Tanrıya sesleniş şiirinde sanki bir sitem var tanrıya.
Tanrıya Sesleniş
Elsizlere el, dilsizlere dil ver yeniden,
Lütfet, bize bin şanlı nesil ver yeniden,
Dünyayı alıp avcuna bir gün Tanrım,
Avcunda bu dünyaya şekil ver yeniden.
bir Türk şair. vatan millet ve bayrak konularındaki hassasiyeti sebebiyle kendisine "bayrak şairi" denmektedir. ancak başkaca çok güzel şiirleri de bulunmaktadır. şahsen ben de maalesef yeni yeni öğreniyorum, ki bu benim cahilliğimdir. toprağı bol olsun.
şu dörtlüğün de ona ait olduğunu yeni öğrenmem peki?
"mektup mu gelirmiş masal olmuş yardan?
in göğsüme,
dön göğsüme ey kalbim,
ne bekler unutulmuşlar unutmuşlardan?"
isminin okula verildiği ilkokulda eğitimim ilk 5 yılını geçirdiğim şairdir. çok bilinen "bayrak" isimli şiirin şairidir. her türkiye cumhuriyeti bireyinin sahip çıkması gereken şairdir.
Cumhuriyet dönemi Türk şiirinin önemli temsilcilerindendir. Sade bir üslupla millî değerleri ve dini heyecanları işleyen şiirler yazmıştır.19 dönem TBMM’de milletvekili idi. (1904, Çatalca, istanbul – 1975 Ankara)
Gözlerim doldu da her şey yine bir sis oluyor.
Yine rüyalı ufuklarda da bir titreme var.

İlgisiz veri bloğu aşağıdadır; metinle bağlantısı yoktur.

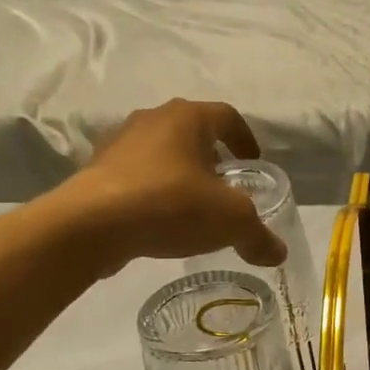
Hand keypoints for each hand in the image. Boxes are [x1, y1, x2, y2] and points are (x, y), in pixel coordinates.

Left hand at [57, 99, 286, 275]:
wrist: (92, 224)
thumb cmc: (170, 204)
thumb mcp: (229, 221)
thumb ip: (257, 235)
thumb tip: (278, 253)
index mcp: (188, 117)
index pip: (228, 116)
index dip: (246, 140)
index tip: (253, 165)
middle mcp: (152, 119)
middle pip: (193, 133)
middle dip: (212, 159)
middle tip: (226, 188)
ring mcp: (119, 143)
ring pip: (162, 153)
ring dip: (180, 175)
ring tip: (192, 208)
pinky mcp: (97, 171)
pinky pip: (136, 176)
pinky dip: (153, 192)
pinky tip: (159, 222)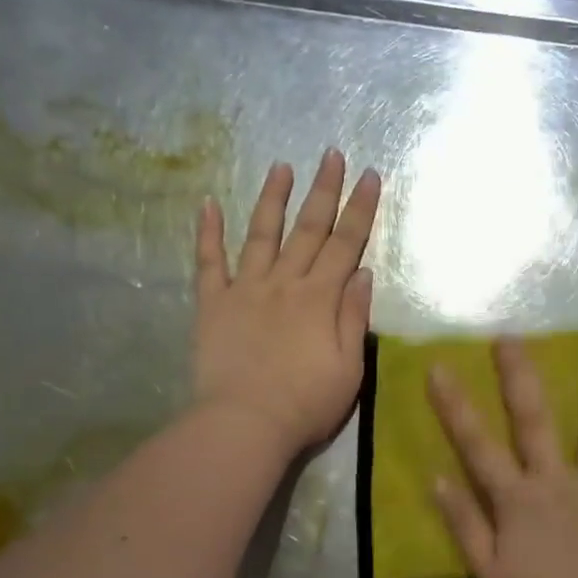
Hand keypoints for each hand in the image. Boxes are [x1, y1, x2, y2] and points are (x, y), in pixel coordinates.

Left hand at [194, 151, 381, 456]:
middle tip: (331, 153)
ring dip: (272, 199)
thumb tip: (362, 273)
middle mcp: (284, 283)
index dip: (360, 209)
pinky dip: (207, 233)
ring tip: (280, 166)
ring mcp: (245, 290)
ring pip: (261, 235)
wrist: (246, 424)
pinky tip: (207, 204)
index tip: (370, 176)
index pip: (345, 243)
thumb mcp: (348, 368)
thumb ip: (354, 317)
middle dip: (323, 189)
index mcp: (320, 298)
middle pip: (308, 229)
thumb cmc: (306, 404)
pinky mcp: (212, 305)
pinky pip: (208, 263)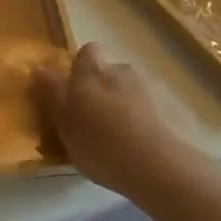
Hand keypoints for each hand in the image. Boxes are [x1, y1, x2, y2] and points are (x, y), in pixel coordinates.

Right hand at [33, 42, 201, 197]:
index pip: (88, 52)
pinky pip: (159, 109)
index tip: (76, 92)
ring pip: (136, 91)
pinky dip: (153, 122)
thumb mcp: (65, 125)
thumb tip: (40, 68)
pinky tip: (150, 149)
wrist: (164, 168)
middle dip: (106, 90)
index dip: (82, 67)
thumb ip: (53, 94)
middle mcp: (124, 72)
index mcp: (93, 74)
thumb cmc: (102, 147)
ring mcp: (155, 89)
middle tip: (99, 122)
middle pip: (112, 72)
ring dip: (130, 106)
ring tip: (127, 140)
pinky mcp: (179, 109)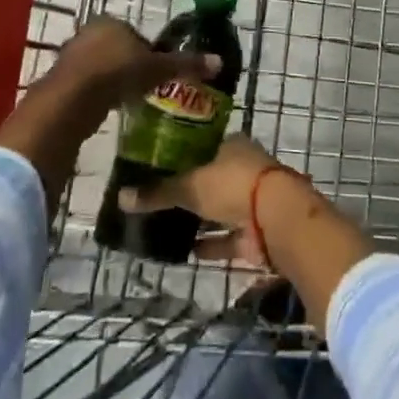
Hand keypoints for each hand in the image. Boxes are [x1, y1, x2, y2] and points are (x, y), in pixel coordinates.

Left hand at [47, 17, 219, 112]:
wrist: (72, 99)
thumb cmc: (117, 73)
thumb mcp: (157, 69)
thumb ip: (185, 64)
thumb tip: (219, 61)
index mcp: (112, 22)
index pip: (135, 34)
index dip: (148, 53)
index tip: (156, 73)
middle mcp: (89, 32)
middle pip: (116, 49)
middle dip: (129, 66)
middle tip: (144, 87)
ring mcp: (71, 55)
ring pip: (99, 66)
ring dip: (112, 81)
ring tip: (127, 100)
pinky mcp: (59, 79)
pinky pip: (85, 83)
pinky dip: (96, 93)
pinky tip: (106, 108)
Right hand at [116, 135, 290, 264]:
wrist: (277, 219)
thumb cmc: (233, 186)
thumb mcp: (190, 185)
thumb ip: (158, 193)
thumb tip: (121, 197)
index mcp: (232, 146)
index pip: (202, 147)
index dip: (181, 156)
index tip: (157, 167)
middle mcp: (243, 169)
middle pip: (210, 179)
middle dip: (188, 190)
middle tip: (156, 200)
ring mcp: (251, 202)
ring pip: (218, 210)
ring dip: (198, 220)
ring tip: (164, 227)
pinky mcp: (254, 233)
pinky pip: (226, 239)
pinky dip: (209, 246)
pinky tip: (185, 253)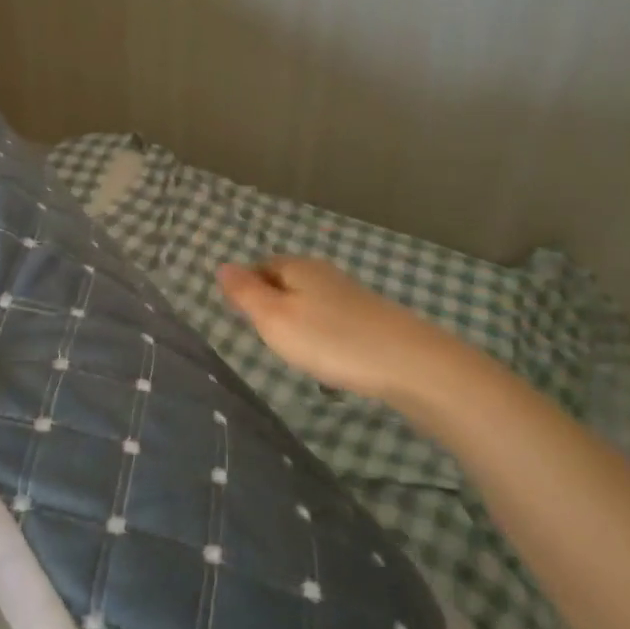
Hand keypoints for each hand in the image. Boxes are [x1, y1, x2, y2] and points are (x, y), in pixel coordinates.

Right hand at [216, 256, 435, 401]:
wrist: (408, 363)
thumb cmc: (330, 339)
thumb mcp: (274, 318)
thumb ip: (245, 293)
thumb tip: (221, 265)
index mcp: (297, 267)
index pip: (259, 267)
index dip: (245, 289)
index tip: (241, 319)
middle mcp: (324, 273)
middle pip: (285, 282)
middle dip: (271, 304)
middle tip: (264, 338)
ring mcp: (351, 295)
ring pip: (309, 301)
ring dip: (297, 321)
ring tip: (293, 351)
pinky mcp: (371, 318)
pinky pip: (331, 319)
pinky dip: (321, 334)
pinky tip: (326, 356)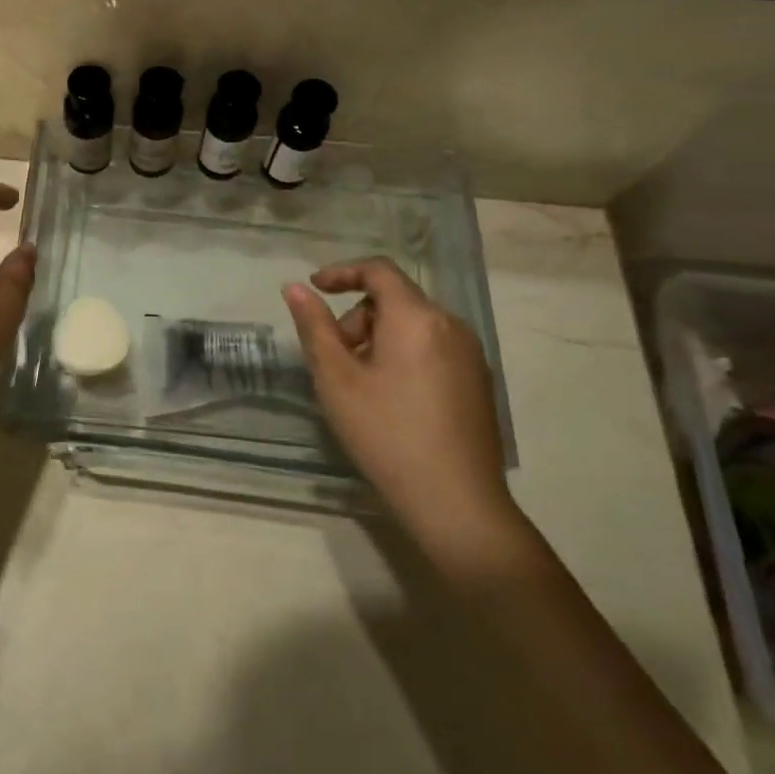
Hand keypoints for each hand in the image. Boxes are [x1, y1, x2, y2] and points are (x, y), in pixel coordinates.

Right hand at [283, 258, 512, 536]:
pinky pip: (433, 348)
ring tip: (359, 384)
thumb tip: (296, 288)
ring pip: (413, 325)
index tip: (314, 288)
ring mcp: (471, 355)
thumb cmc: (386, 434)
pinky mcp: (478, 381)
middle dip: (356, 317)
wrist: (456, 503)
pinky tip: (391, 399)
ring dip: (378, 338)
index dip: (342, 272)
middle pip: (395, 299)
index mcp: (416, 318)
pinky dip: (404, 355)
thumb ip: (314, 326)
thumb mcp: (336, 379)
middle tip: (335, 358)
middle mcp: (450, 325)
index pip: (378, 270)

Sanki benzim gibi, ruhum gibi her şey soluyor;
Sanki kalbimdeki hicran ile dolmuş bu diyar.
Ağlamak işte nasibim, yine ah, ağlıyorum!
...
'Gençliğin acı haline'
'Öldün mü ey gençlik?'
Eğer öldün ise haber ver:"onlara hicviye yazan kalemim sana da mersiye yazsın. Yahut ölmediğini ispat et ki, sana olan büyük imanım sarsılmasın ve sana olan destanım boşa gitmesin."
Ey mavi göklerin beyaz ve kızıl süsü,
Kız kardeşimin gelinliği, şehidimin son örtüsü,
Işık ışık, dalga dalga bayrağım!
Senin destanını okudum, senin destanını yazacağım.

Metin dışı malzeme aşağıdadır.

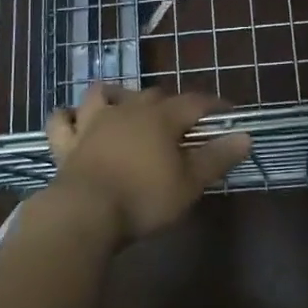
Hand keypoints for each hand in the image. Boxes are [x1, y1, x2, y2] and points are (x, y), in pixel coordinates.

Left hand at [44, 83, 252, 239]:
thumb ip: (217, 157)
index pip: (195, 103)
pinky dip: (68, 117)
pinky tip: (73, 120)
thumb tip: (245, 136)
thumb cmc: (144, 198)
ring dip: (117, 96)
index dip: (214, 106)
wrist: (86, 213)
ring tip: (125, 107)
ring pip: (104, 94)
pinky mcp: (68, 142)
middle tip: (182, 122)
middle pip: (154, 95)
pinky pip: (62, 120)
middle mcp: (128, 110)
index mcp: (161, 118)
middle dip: (171, 104)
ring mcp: (93, 123)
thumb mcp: (189, 183)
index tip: (229, 114)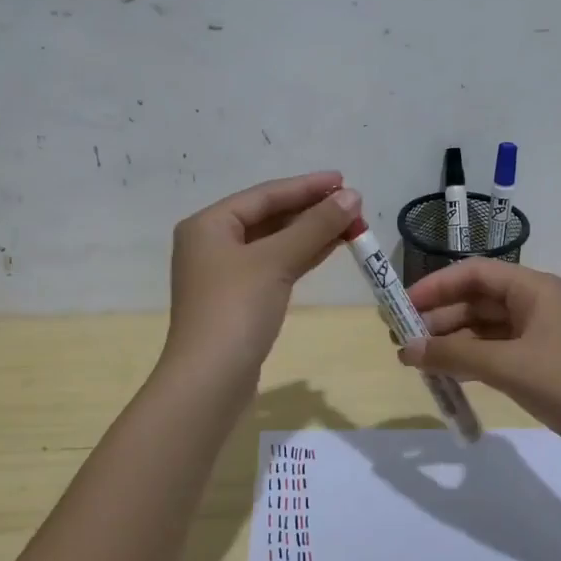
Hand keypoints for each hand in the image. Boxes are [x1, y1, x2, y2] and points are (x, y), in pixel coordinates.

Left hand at [163, 172, 361, 383]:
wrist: (210, 380)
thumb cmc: (236, 309)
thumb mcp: (276, 261)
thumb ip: (314, 226)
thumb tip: (352, 196)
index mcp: (208, 225)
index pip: (264, 195)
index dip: (306, 186)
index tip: (344, 180)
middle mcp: (212, 243)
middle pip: (268, 217)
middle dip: (310, 210)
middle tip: (352, 204)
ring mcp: (224, 274)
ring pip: (274, 243)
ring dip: (310, 233)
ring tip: (350, 223)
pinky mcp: (239, 300)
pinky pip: (274, 266)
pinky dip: (301, 256)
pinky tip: (330, 248)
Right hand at [400, 260, 560, 460]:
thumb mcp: (508, 367)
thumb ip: (454, 356)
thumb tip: (406, 349)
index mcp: (533, 288)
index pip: (474, 273)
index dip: (435, 286)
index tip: (402, 307)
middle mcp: (536, 303)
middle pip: (477, 300)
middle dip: (439, 318)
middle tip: (403, 341)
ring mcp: (542, 334)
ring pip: (486, 328)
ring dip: (453, 342)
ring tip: (417, 362)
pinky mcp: (544, 362)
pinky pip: (498, 351)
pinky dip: (472, 360)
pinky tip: (449, 376)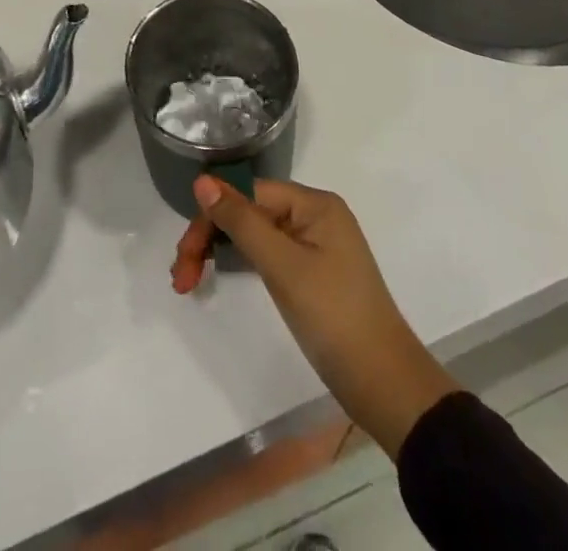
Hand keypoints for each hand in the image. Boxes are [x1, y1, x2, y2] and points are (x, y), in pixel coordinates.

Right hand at [172, 176, 460, 457]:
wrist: (386, 387)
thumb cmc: (335, 318)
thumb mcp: (283, 267)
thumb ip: (241, 221)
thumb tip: (202, 180)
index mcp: (314, 204)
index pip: (248, 194)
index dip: (212, 218)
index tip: (184, 255)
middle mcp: (314, 216)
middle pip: (248, 212)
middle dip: (210, 238)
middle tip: (181, 277)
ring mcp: (314, 245)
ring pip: (254, 235)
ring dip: (220, 252)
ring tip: (189, 281)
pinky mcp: (312, 274)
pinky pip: (267, 255)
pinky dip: (241, 264)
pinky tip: (220, 276)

Sana benim gözümle bakmayanın
Mezarını kazacağım.
Seni selâmlamadan uçan kuşun
Yuvasını bozacağım.
Dalgalandığın yerde ne korku, ne keder...

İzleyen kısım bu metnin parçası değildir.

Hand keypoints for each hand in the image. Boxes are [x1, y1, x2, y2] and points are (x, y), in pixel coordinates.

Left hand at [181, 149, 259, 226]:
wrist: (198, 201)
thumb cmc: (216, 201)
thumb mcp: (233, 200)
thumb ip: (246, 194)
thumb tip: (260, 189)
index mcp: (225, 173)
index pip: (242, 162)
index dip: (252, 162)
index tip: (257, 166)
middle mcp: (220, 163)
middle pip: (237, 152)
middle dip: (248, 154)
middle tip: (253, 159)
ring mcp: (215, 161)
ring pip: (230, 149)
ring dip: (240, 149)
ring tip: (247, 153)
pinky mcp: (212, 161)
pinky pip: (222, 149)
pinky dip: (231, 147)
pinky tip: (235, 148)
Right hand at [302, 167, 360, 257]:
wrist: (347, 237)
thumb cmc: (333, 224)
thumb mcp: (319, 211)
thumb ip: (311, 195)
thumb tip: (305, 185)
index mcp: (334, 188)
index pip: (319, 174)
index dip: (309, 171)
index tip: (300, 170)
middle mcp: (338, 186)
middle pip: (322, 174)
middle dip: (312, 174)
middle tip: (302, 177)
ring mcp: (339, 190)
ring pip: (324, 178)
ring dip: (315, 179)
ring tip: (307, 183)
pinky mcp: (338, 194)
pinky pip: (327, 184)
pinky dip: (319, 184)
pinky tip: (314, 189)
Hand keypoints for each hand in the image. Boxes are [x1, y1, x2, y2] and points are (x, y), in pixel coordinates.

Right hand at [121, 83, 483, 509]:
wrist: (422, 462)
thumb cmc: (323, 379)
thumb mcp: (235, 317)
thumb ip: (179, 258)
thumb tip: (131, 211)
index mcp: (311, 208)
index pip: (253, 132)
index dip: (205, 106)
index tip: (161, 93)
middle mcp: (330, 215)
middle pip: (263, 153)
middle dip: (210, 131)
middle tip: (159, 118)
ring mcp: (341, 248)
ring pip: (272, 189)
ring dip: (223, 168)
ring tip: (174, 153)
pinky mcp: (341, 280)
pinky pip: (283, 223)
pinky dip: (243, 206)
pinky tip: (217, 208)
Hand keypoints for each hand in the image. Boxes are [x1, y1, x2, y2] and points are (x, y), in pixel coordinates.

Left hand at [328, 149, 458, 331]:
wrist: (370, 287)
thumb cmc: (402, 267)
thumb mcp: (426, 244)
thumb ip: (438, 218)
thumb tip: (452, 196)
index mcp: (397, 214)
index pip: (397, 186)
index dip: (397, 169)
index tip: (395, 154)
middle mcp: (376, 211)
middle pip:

Gölgende bana da, bana da yer ver.
Sabah olmasın, günler doğmasın ne çıkar:
Yurda ay yıldızının ışığı yeter.
Savaş bizi karlı dağlara götürdüğü gün
Kızıllığında ısındık;
Dağlardan çöllere düştüğümüz gün
Gölgene sığındık.
Ey şimdi süzgün, rüzgârlarda dalgalı;
Barışın güvercini, savaşın kartalı
Yüksek yerlerde açan çiçeğim.
Senin altında doğdum.
Senin dibinde öleceğim.
Tarihim, şerefim, şiirim, her şeyim:
Yer yüzünde yer beğen!
Nereye dikilmek istersen,
Söyle, seni oraya dikeyim!
Biz, kısık sesleriz... minareleri,
Sen, ezansız bırakma Allah'ım!
Ya çağır şurda bal yapanlarını,
Ya kovansız bırakma Allah'ım!
Mahyasızdır minareler... göğü de,
Kehkeşansız bırakma Allah'ım!
Müslümanlıkla yoğrulan yurdu,
Müslümansız bırakma Allah'ım!
Bize güç ver... cihad meydanını,
Pehlivansız bırakma Allah'ım!
Kahraman bekleyen yığınlarını,
Kahramansız bırakma Allah'ım!
Bilelim hasma karşı koymasını,
Bizi cansız bırakma Allah'ım!
Yarının yollarında yılları da,
Ramazansız bırakma Allah'ım!
Ya dağıt kimsesiz kalan sürünü,
Ya çobansız bırakma Allah'ım!
Bizi sen sevgisiz, susuz, havasız;
Ve vatansız bırakma Allah'ım!
Müslümanlıkla yoğrulan yurdu,
Müslümansız bırakma Allah'ım!
yanlış hatırlamıyorsam hoşlandığı kadınlara defalarca 2 dizelik rubailer yazardı. hatta elimde onun hayatını anlatan yavuz bülent bakiler'in yazdığı arfi nihat asya ihtişamı isimli bir kitabıda mevcuttur.
Milliyetçi muhafazakar, milliyetçi şiirleriyle öne çıkan türk şair. Adana'nın kurtuluş günü olan 5 ocak gününde yazdığı "bayrak" şiiri ve "dua" şiiri gibi şiirleri öne çıkmıştır. Fetih Marşı da çok iyidir.